É PRECISO IR MAIS LONGE
Dom Lindomar Rocha Mota
Bispo de São Luís de Montes Belos (GO)
Mateus começou explicando a genealogia de
Jesus, que o ligava à multidão que perpassava a história da salvação, mas ainda
era pouco. Era preciso aprofundar a compreensão, pois Ele não cabia na história
da terra.
João tem uma revelação feliz, e ao exclamar em
poucos versículos, dizendo: “No princípio era o Verbo e o Verbo estava em Deus.
No princípio, ele estava com Deus. Tudo foi feito por meio dele e sem ele nada
foi feito” (Jo 1,1-3), ele empurra essa história ao infinito.
Empurrados para o infinito a razão e a emoção
humanas tentam voltar para onde conhece. Tenta novamente estabelecer limites e
traçar uma linha que se proíbe de passar.
É verdade que o infinito é abissal. A maioria
dos joelhos tremem só de chegar perto do precipício, e o infinito de onde o
Verbo de Deus vem e fala é ainda mais abissal. É descomunal e nem temos uma
palavra adequada para exprimi-lo. De qualquer modo, a opção real é ser mais, e
não menos, na tentativa dessa compreensão.
Paulo lutou sua vida toda para não deixar
regredir à finitude da lei aquilo que o amor havia alargado.
Ao dar várias respostas sobre o que era o amor
e nenhuma resposta sobre a verdade, Jesus a condiciona ao próprio amor, pois a
verdade que não diz respeito ao amparo e ao cuidado do outro é verdade maldita.
A verdade, portanto, não é necessariamente boa, pois sua proclamação não torna
um ato iniquo bom nem justificado. Assim como a lei não basta, a verdade muitas
vezes não basta, principalmente se mantemos a ultrapassada versão filosófica de
verdade construída e menos a de verdade como descoberta.
Verdade construída é aquele forjada nos
limites da razão que se materializa como uma afirmação exata, enquanto a
verdade como descoberta não decide de antemão, mas deixa vir à tona aquilo que
é em sua essência, mas que pode ainda estar velado.
Ao aproximar-se dessa verdade, Jesus ver em
Mateus um Mateus escondido. A verdade construída é que ele era um pecador
odioso; a verdade construída sobre Saulo é que ele era um assassino, mas em
ambos os casos Jesus viu neles o que eles poderiam ser.
Essa verdade, portanto, é um ato de coragem de
deixar ser aquilo que em realidade é.

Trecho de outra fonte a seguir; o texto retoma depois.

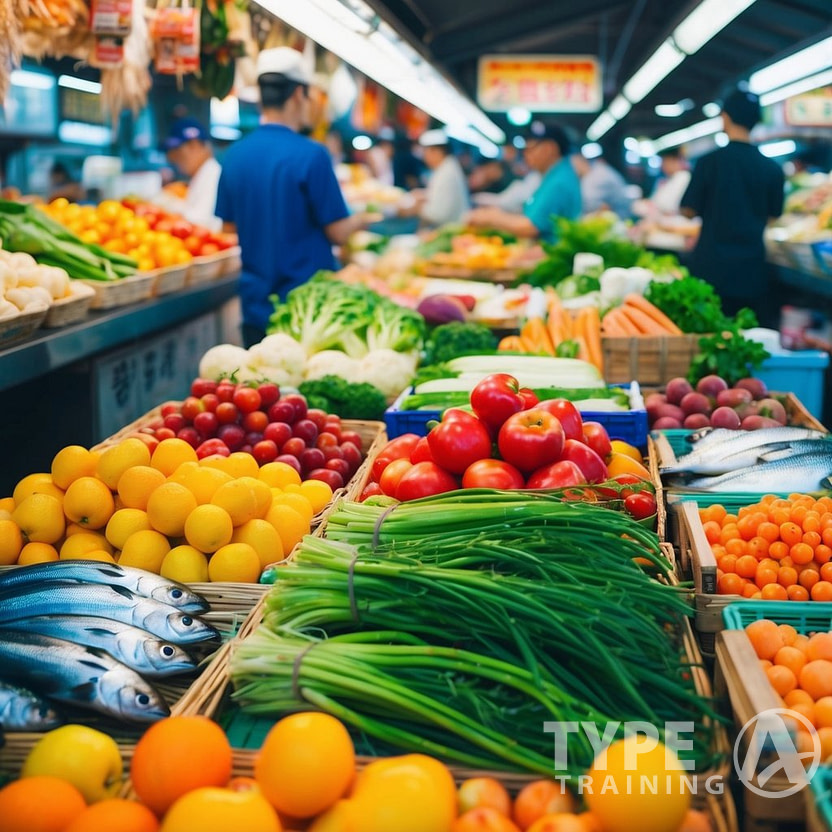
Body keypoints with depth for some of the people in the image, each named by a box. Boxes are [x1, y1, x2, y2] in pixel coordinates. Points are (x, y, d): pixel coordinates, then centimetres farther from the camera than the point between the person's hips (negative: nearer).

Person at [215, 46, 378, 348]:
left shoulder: (235, 155, 2)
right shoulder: (311, 155, -14)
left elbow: (230, 226, 11)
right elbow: (338, 232, -10)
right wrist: (362, 220, 11)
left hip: (255, 304, 5)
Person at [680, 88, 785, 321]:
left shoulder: (709, 162, -8)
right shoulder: (772, 169, 0)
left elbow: (689, 211, -2)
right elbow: (772, 216, 10)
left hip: (711, 266, -2)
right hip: (752, 269, 2)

Sem decidir sobre sua bondade. É por isso
também que João dirá mais tarde: “a verdade vos fará livres”. Mas como
pode a verdade nos libertar? Eis uma questão urgente.
O desprendimento diante daquilo que em verdade
é, liberta da tentação de decidir a respeito de tudo e a respeito de tudo impor
o peso do condicionamento. Deixar vir à luz a face oculta do mundo é uma espera
paciente de observadores que testemunham o desvelar de Deus na história, sem se
escandalizar.
A paciência de Gamaliel em At 5,34ss, ao
aconselhar os demais fariseus a não aprisionarem Deus a sua verdade é exemplar,
pois como disse mais tarde, se for de Deus permanecerá, se não for passará.
Gamaliel confecciona a fórmula para se livrar da verdade enferma, que ao ser
decidida antes, não deixa sobressair a própria verdade. Essa é a contradição
entre a verdade de Pilatos e a de Jesus.
A verdade de Jesus liberta porque vai além de
tudo que estava posto e abre um mundo novo. A verdade de Pilatos limitava-se
àquela construída pelo império, a dos fariseus às verdades forjadas em sua
tradição duvidosa, portanto insuficientes.